## YOUR GOAL
Go to the line with "Table 8. The" in the material below and copy from there through the line with "Figure 4. The", exactly. Pictures are not copied.

## PROVIDED DATA
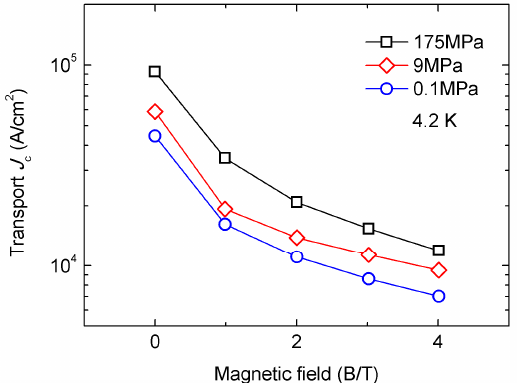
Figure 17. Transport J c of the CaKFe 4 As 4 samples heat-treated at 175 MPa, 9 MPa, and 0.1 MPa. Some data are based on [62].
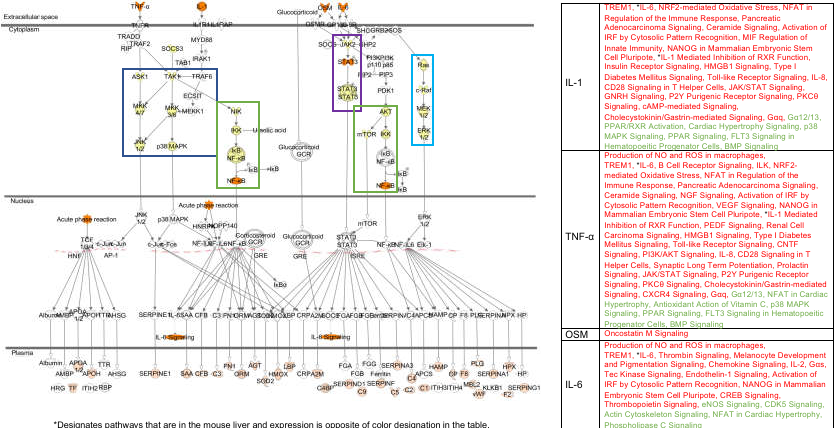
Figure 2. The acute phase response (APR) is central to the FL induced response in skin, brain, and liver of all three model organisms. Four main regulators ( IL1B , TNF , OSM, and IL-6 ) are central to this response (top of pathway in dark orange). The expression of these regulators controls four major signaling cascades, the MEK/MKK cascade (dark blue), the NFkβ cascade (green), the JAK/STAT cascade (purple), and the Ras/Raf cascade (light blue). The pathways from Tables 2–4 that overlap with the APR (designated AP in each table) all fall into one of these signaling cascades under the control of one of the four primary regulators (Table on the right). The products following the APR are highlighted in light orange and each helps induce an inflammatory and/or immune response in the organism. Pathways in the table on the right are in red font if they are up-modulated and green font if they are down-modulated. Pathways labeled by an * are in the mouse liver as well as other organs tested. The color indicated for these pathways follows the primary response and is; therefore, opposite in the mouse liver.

---

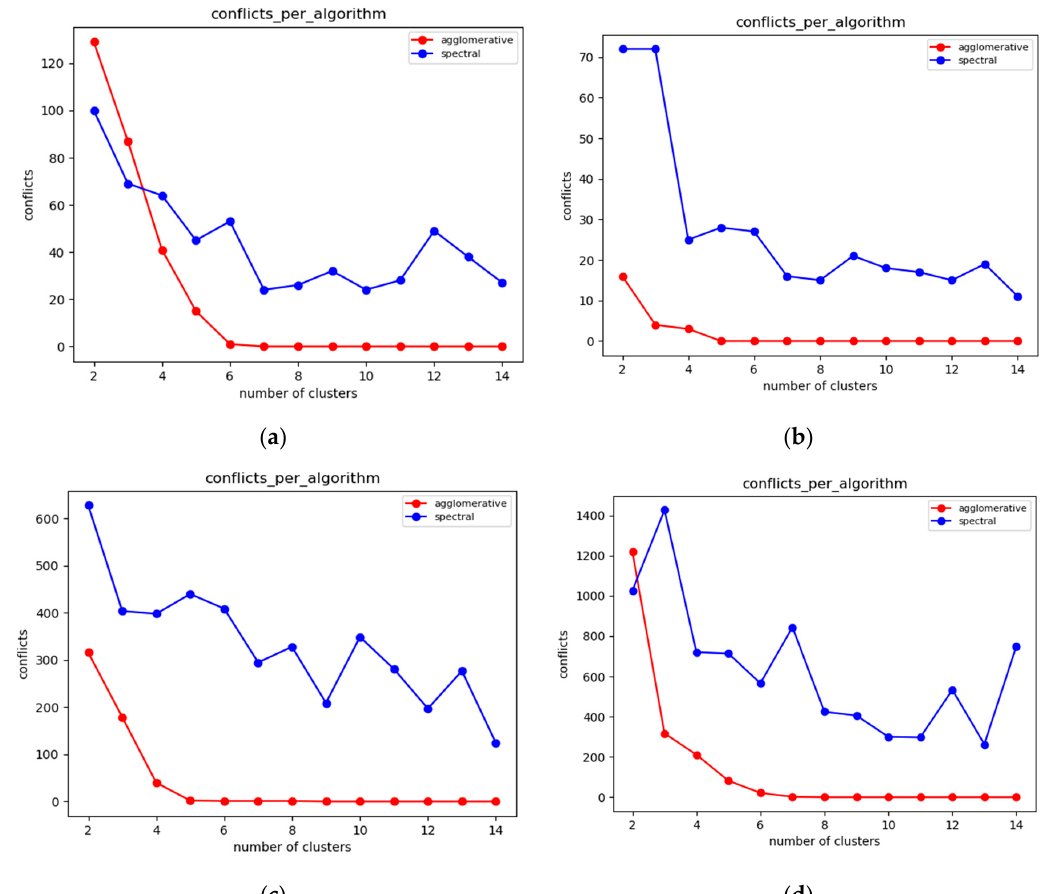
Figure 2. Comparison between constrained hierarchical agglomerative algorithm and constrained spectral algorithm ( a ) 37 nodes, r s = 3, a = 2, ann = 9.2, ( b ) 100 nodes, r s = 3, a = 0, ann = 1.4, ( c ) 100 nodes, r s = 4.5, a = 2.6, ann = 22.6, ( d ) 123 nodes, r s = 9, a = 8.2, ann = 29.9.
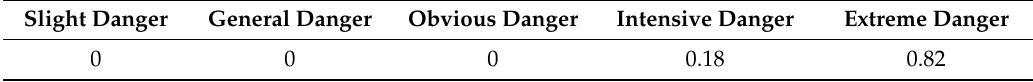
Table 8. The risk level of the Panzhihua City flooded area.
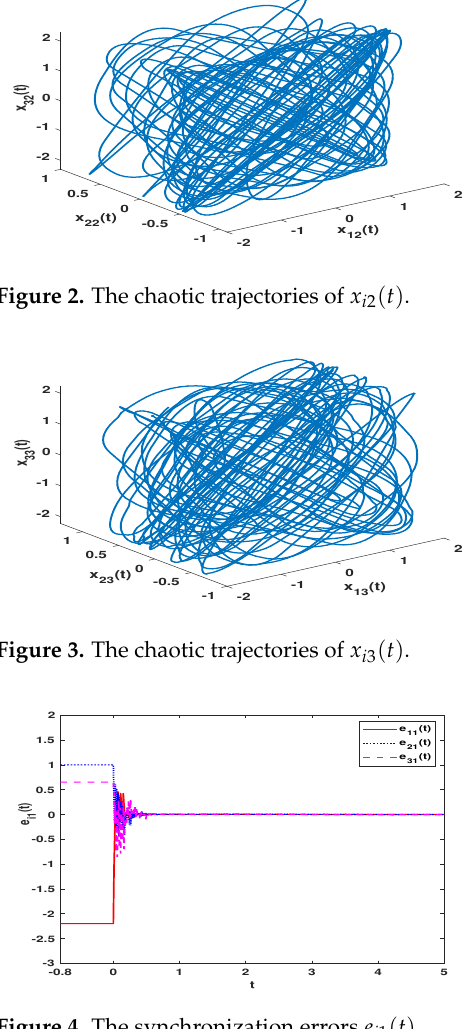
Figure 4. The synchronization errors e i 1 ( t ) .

## REPLY TO THE EXERCISE
Table 8. The risk level of the Panzhihua City flooded area.
Figure 4. The synchronization errors e i 1 ( t ) .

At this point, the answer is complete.